*** Begin section ***

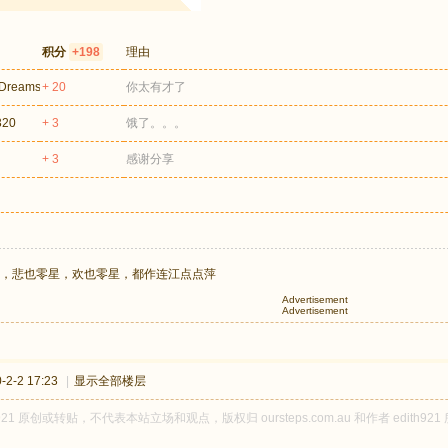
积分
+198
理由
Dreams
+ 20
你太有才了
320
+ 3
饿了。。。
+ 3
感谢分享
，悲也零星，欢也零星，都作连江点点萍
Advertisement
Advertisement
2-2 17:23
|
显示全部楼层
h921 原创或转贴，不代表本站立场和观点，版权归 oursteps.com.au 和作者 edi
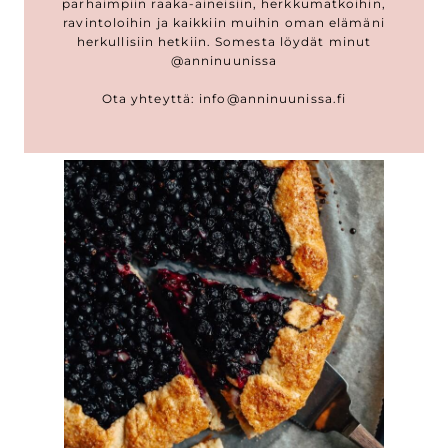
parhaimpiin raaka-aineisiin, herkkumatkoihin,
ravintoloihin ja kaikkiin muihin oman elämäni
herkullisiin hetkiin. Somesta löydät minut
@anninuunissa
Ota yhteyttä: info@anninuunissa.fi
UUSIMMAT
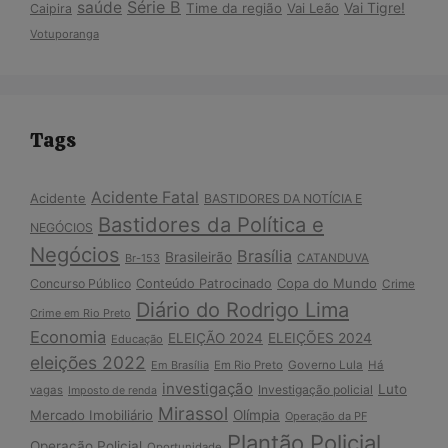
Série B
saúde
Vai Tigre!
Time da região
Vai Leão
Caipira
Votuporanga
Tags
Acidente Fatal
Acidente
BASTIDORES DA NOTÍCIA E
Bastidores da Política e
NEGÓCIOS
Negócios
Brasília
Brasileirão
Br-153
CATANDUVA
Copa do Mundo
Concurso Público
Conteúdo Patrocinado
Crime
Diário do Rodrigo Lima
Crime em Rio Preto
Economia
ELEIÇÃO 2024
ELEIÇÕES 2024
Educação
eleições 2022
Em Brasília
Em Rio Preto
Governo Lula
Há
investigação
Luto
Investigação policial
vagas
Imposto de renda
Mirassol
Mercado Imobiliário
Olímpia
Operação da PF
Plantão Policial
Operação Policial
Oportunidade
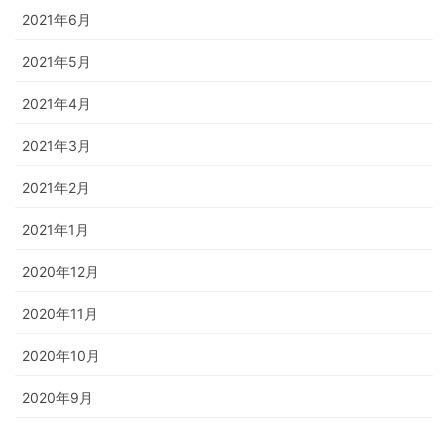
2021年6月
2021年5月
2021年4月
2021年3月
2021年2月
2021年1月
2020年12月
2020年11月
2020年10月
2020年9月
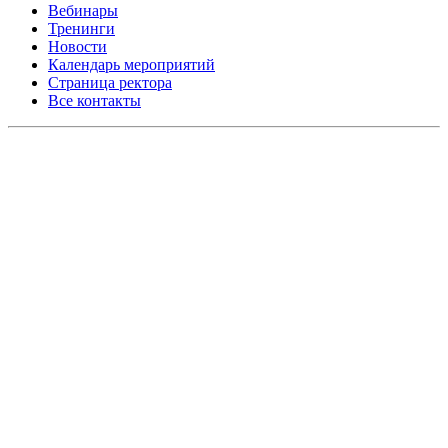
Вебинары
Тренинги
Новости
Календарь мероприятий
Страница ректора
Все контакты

*** End section ***

Copy every line above that contains the string "anninuunissa".

@anninuunissa
Ota yhteyttä: info@anninuunissa.fi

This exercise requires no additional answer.